The State of the World’s Birds, an annual review of environmental resources published recently by nine natural sciences and avian specialists across the globe, has revealed that the population of 48% of the 10,994 surviving species of birds is declining.

Relevance:

GS III- Environment and Ecology ( Conservation, Environmental Pollution & Degradation)

Dimensions of the Article:

  1. About State of the World’s Birds
  2. Key findings of the study:
  3. Importance of birds to ecosystems and culture
  4. Threats contributing to avian biodiversity loss

About State of the World’s Birds

  • Manchester Metropolitan University is the publisher of the report.
  • It presents an overview of how our understanding of bird biodiversity has evolved and how threatened it is.
  • The research is based on BirdLife International’s most recent evaluation of all birds for the Red List of the International Union for Conservation of Nature.

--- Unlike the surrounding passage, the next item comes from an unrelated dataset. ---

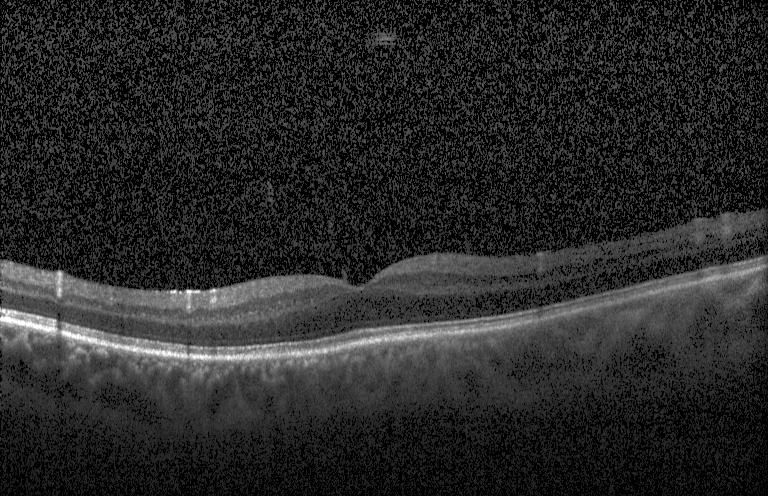 SD-OCT. Optical coherence tomography B-scan. Instrument: Heidelberg Spectralis. Horizontal scan through the fovea
Assessment: neither choroidal neovascularization, diabetic macular edema, nor drusen.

Key findings of the study:

  • The study found that 5,245 or about 48% of the existing bird species worldwide are known or suspected to be undergoing population declines.
  • While 4,295 or 39% of the species have stable trends, about 7% or 778 species have increasing population trends.
  • The trend of 37 species was unknown.
  • The study draws from BirdLife International’s latest assessment of all birds for the International Union for Conservation of Nature’s Red List that shows 1,481 or 13.5% species are currently threatened with global extinction.
    • These include 798 species classified as vulnerable, 460 as endangered and 223 as critically endangered while 52 species were considered to be data deficient.
    • About 73% species are estimated to have fewer than 10,000 mature individuals, 40% have fewer than 2,500 mature individuals, and almost 5% have fewer than 50 mature individuals.
    • The bird species are non-randomly threatened across the avian tree of life, with richness of threatened species disproportionately high among families such as parrots, pheasants and allies, albatrosses and allies, rails, cranes, cracids, grebes, megapodes, and pigeons.
  • The more threatened bird species (86.4%) are found in tropical than in temperate latitudes (31.7%), with hotspots for threatened species concentrated in the tropical Andes, southeast Brazil, eastern Himalayas, eastern Madagascar, and Southeast Asian islands.

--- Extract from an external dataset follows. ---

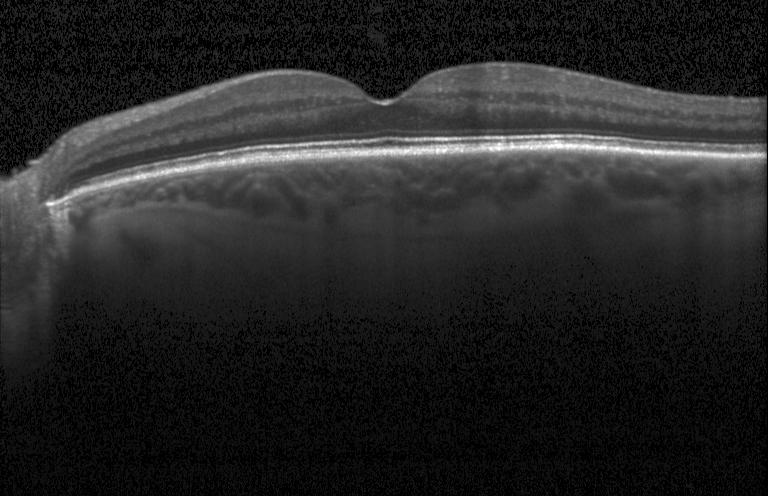

Optical coherence tomography scan.
The scan shows no CNV, DME, or drusen.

Importance of birds to ecosystems and culture

  • Birds contribute toward many ecosystem services that either directly or indirectly benefit humanity.
    • These include provisioning, regulating, cultural, and supporting services.
  • The functional role of birds within ecosystems as pollinators, seed-dispersers, ecosystem engineers, scavengers and predators not only facilitate accrual and maintenance of biodiversity but also support human endeavours such as sustainable agriculture via pest control besides aiding other animals to multiply.
    • For instance, coral reef fish productivity has been shown to increase as seabird colonies recovered following rat eradication in the Chagos archipelago.
  • Wild birds and products derived from them are also economically important as food (meat, eggs).
  • Approximately 45% of all extant bird species are used in some way by people, primarily as pets (37%) and for food (14%).
  • Beyond its symbolic and artistic values, birdwatching is a global pastime practised by millions of people. Garden bird-feeding is valued at $5-6 billion per year and growing by four per cent annually.

Threats contributing to avian biodiversity loss

  • The study lists eight factors, topped by land cover and land-use change.
  • The continued growth of human populations and of per capita rates of consumption lead directly to conversion and degradation of primary natural habitats.
  • Deforestation has been driven by afforestation with plantations (often of non-native species) plus land abandonment in parts of the global North, with net loss in the tropics.
  • The other factors are habitat fragmentation, degradation, hunting and trapping.